# How much non GW pieces can you use?



## Words_of_Truth (Sep 20, 2007)

If I wanted to use bits from another company, for example scibor lion shoulder pads with GW Space Marines, would I be able to use them in the store? Is there a definitive rule stating what you can and can not use or something in between?


----------



## Doelago (Nov 29, 2009)

50% must be GW from what I have heard...


----------



## Viscount Vash (Jan 3, 2007)

The general rule for conversions last I heard is that they need to be 30% GW but it can depend on the store manager as much as anything else.

But I would go with the 50% stated above to be safe.


----------



## Words_of_Truth (Sep 20, 2007)

Ok cool, I've always stayed clear of buying bits from other places but there's some I really want to use.


----------



## bitsandkits (Mar 18, 2008)

depends on the store, some wont allow any non GW bits,though there are so many indies these days it must be difficult for them to keep track of whats not GW. best bet is to ask the store


----------



## HOBO (Dec 7, 2007)

I know that the local Battle Bunker has been closely examining every army that people have brought through its doors of late....driven quite a few away from what I've being hearing.


----------



## Words_of_Truth (Sep 20, 2007)

I'll ask my store next time I go, only bits I wanted to use where shoulder pads and even then only on my "sergeants" if not then I could probably live without them, gonna try the white lion chariot shoulder pieces as well so got a viable replacement at least. You'd think that if you spend the majority of the money on GW stuff and only adding in little bits here and there from elsewhere then you'd be ok.


----------



## The Sullen One (Nov 9, 2008)

Words_of_Truth said:


> I'll ask my store next time I go, only bits I wanted to use where shoulder pads and even then only on my "sergeants" if not then I could probably live without them, gonna try the white lion chariot shoulder pieces as well so got a viable replacement at least. You'd think that if you spend the majority of the money on GW stuff and only adding in little bits here and there from elsewhere then you'd be ok.


As the others have said it often depends on the whims of the staff at individual stores. The best thing to do would be to ask, as the problem isn't so much the GW staff themselves but other customers. If they let some customers, particularly kids use non-GW parts, even on a small scale, I can see them having quite a problem after a while.


----------



## MidnightSun (Feb 10, 2009)

I think that the general rule is 50% maximum.

Midnight


----------



## James Tiberius (Sep 1, 2011)

for me the rule is I can use models that are anywhere from 1% to 99% none GW, simply because I don't care, my money, my army, my choice of opponents and where I play


----------



## Chaosftw (Oct 20, 2008)

James Tiberius said:


> for me the rule is I can use models that are anywhere from 1% to 99% none GW, simply because I don't care, my money, my army, my choice of opponents and where I play


Do you have this view on life too? because you are going to get a rude awakening in the near future.

if the model needs to be around 50% GW then just make sure you use GW paint and a GW Base or something..... that should cover it :grin::victory:

Chaosftw


----------



## chromedog (Oct 31, 2007)

Around 70-80% of my IG army is non-GW.
Around 20% of my SM are non-GW.

I don't play in a GW store (don't play 40k in ANY stores) and GW don't tell us what we can use in tournaments, either.


----------



## Samules (Oct 13, 2010)

**Excerpted records**.
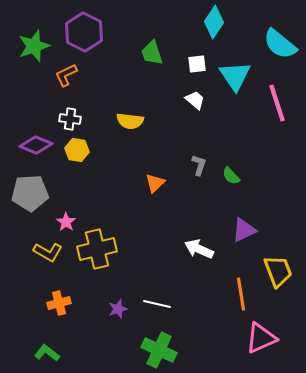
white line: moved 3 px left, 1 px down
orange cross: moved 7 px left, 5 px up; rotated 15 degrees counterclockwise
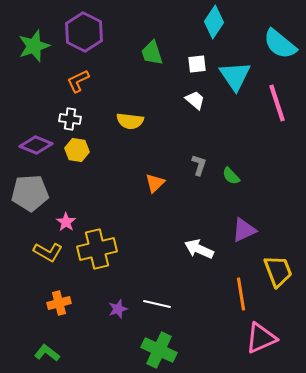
orange L-shape: moved 12 px right, 6 px down
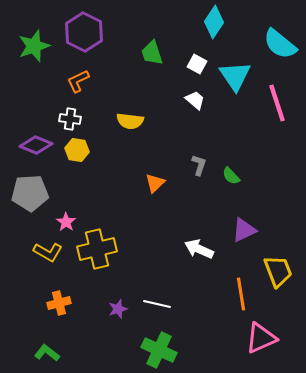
white square: rotated 36 degrees clockwise
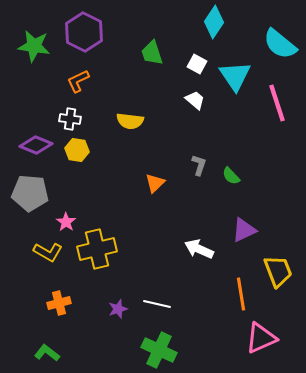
green star: rotated 28 degrees clockwise
gray pentagon: rotated 9 degrees clockwise
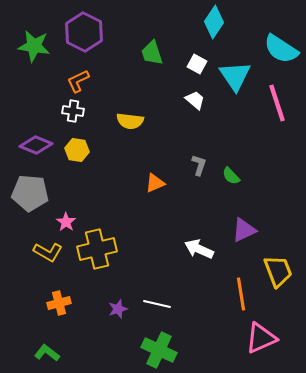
cyan semicircle: moved 1 px right, 5 px down; rotated 6 degrees counterclockwise
white cross: moved 3 px right, 8 px up
orange triangle: rotated 20 degrees clockwise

**Exercise prompt**. Please carry the forum thread about using non-GW bits further, starting from its last line. You won't need the material.

**Expected output**.
James Tiberius said:


> for me the rule is I can use models that are anywhere from 1% to 99% none GW, simply because I don't care, my money, my army, my choice of opponents and where I play


Unless of course you want to play in a GW store and use their gaming and painting areas. But it's obvious you don't do that.

Remember it only has to be 50% GW on the _outside_, you can use whatever base model you want as long as it's tooled up on the surface with GW bitz.


----------



## James Tiberius (Sep 1, 2011)

Chaosftw said:


> Do you have this view on life too? because you are going to get a rude awakening in the near future.


my views on *toy soldiers* cannot be compared to my views on life, to even suggest the two are connected is desperate, very very desperate indeed.


Samules said:


> Unless of course you want to play in a GW store and use their gaming and painting areas. But it's obvious you don't do that


well you can't play in GW stores anyway, or paint or model, all the ones round me are 1 man stores, so gaming is not allowed, not even demo games if more than 2 people are in store, same for painting or model making, so thats fine by me, not very nice places to game anyway I find.


----------



## Samules (Oct 13, 2010)

Huh, my one man store has 2 gaming tables and a painting table and is packed every day after 3 o clock except sundays.


----------



## jaysen (Jul 7, 2011)

Words_of_Truth said:


> If I wanted to use bits from another company, for example scibor lion shoulder pads with GW Space Marines, would I be able to use them in the store? Is there a definitive rule stating what you can and can not use or something in between?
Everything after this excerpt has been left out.